She frowned. She could sense something inside him, something small, but sharp, with a shadow that was slowly spreading. Whatever it was, it wasn’t letting him heal. She tried to battle it, tried to conquer it, then tried to confine it, but she could sense it diffusing through his system.
She didn’t know how long they remained like that—Lexi sitting quietly on her chair in the corner, Lance breathing harshly into the silence and Melissa holding on to her friend, trying desperately to pull him back from the brink of death. She poured her own strength, her essence, into helping him. It slowed down the creeping shadow, but it didn’t stop it. This was some sort of natural poison that she couldn’t halt. She focused on that small, sharp object, the source of the toxin. It was so close to his heart. She tried to draw it out of him, using her magic like a magnet, but Lance moaned softly with pain. Melissa felt the raw edge of agony stiffen his muscles. She was only hurting him further.
She sagged back against the head of the bed and opened her eyes. The room was almost dark. She’d burned through many of the candles, and only a couple still flickered with light. Her legs felt numb. She must have been sitting there for hours. Lexi was staring at her, her expression of anxiety and hope like a suffocating weight on Melissa’s chest.
“I can’t do this,” she whispered brokenly, shame and desolation washing over her as she stared at her friend’s sister. “It’s not—it’s not responding to my magic.” Admitting that she couldn’t help her friend felt like a betrayal, an abandonment. “He needs medical help.”
Lexi stared down at her brother in confusion. “What?”
“He’s a dhampir, Lexi. In some ways, he’s the strongest being I know. In this, though, he is as weak and vulnerable as the rest of us humans. He’s got a bullet fragment inside him, and I can’t get it out.”
“No.” Lexi shook her head, tears streaming down her face as she rose from her chair. “There has to be something you can do, Mel. Please. Whatever it is—I’ll pay.”
Briefly, anger flared within her at the suggestion she would receive payment for helping a friend, but she quashed that anger. Lexi loved her brother and was desperate. She’d do anything to save him, and Melissa could relate to that—she’d do anything to save her own brother as well as her close friend. No, it was better to save her anger for those responsible for this—whoever shot Lance. But they weren’t going to be able to wreak any vengeance if they didn’t know who pulled the trigger, and in order for that to happen, Lance must survive. Only, she couldn’t help him.

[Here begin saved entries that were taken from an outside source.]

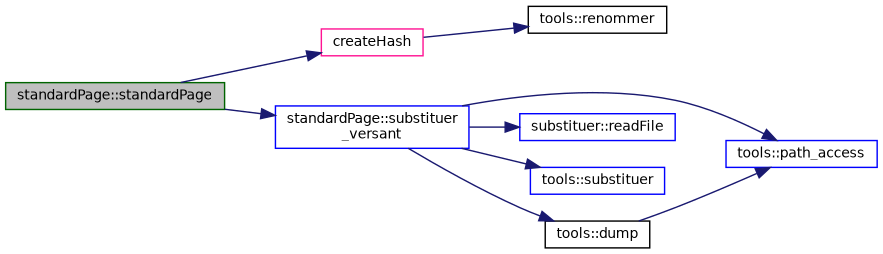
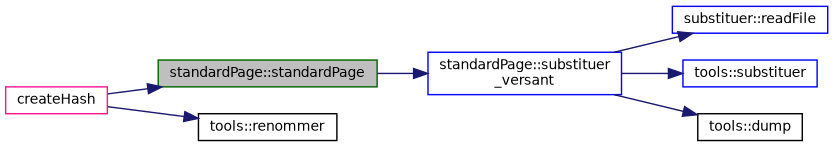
  digraph {
    rankdir=LR
    node [color=blue fillcolor=white fontname=Helvetica fontsize=10 shape=record style=filled]
    edge [color=midnightblue fontname=Helvetica fontsize=10 labelfontname=Helvetica labelfontsize=10 style=solid]
    n1 [color=darkgreen fillcolor=grey75 fontcolor=black height=0.2 label="standardPage::standardPage" width=0.4]
    n2 [color=deeppink height=0.2 label=createHash width=0.4]
    n3 [height=0.2 label="standardPage::substituer\l_versant" width=0.4]
    n4 [color=black height=0.2 label="tools::renommer" width=0.4]
-   n5 [height=0.2 label="tools::path_access" width=0.4]
    n6 [height=0.2 label="substituer::readFile" width=0.4]
    n7 [height=0.2 label="tools::substituer" width=0.4]
    n8 [color=black height=0.2 label="tools::dump" width=0.4]
-   n1 -> n2
+   n2 -> n1
    n1 -> n3
    n2 -> n4
-   n3 -> n5
    n3 -> n6
    n3 -> n7
    n3 -> n8
-   n8 -> n5
  }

Her gaze drifted down to the man lying on the bed, his features so still. She knew someone who could, though, and the very thought of asking him for help burned like acid in her stomach. The thought, though, that Lance would die was even worse.
Melissa dredged up her remaining stores of magic. The work she’d already done on Lance had been draining. She pressed gently against his temple and whispered a dormancy spell. It wasn’t quite as effective as a suspension spell, but putting the half-human Lance into a suspended state would halt his heartbeat, and a continuance spell may not work without that vital pulse. A dormancy spell allowed his body and mind to go into a state of hibernation, still sustaining life, but limiting the spread of that toxin, whatever it was.
“I, uh, I need to step out,” she said, her voice husky with strain. She blinked. Her vision was blurry and gray. Dormancy spells weren’t easy, and they took a toll. “Stay with him. Talk to him, Lexi. I’ve put him in a coma, to stop...it.” Death. She’d put him in a coma to stop death. Her mother would freak if she found her playing with the natural order of things. Magic could be used, but once you used it against nature’s course there were consequences. Melissa mentally defended herself against the imaginary conversation with her Coven Elder. She’d delayed death, not contravened it.
She knew one person, though, who could prevent it—and he was currently shivering in a cell in her basement.
With each step she took down to his prison, she argued with herself. Was there another option? Could anyone else help? What about Dave? No. He’d encounter the same issue she did. Lance needed medical help, not magical. How long could she keep Lance dormant? Perhaps she could wait just a little longer, until someone more suitable could be reached? The stairs leading from her store down to her apothecary spun for a moment, and she clutched the wall for support until her vision settled and she could enter her secret store.
A dormancy spell worked differently to most. For it to continue its effect, it had to siphon energy from her own reserves, and she’d drained most in her efforts to heal Lance and to halt the toxin. It was almost too much effort to despell the wards on the mural door. She reached for the torch and carefully made her way down the steep stairs, clinging to the railing as she went.
She halted before the dark door and took a deep breath, composing her features. She hated this. Hated it. She swung open the door and the torch cut a swathe of light through the darkness.
Her prisoner sat on the floor, his back to the wall, and he lifted his head. His lips curled in a wicked smile.
“Hello, Red. Come to make a deal with the devil?”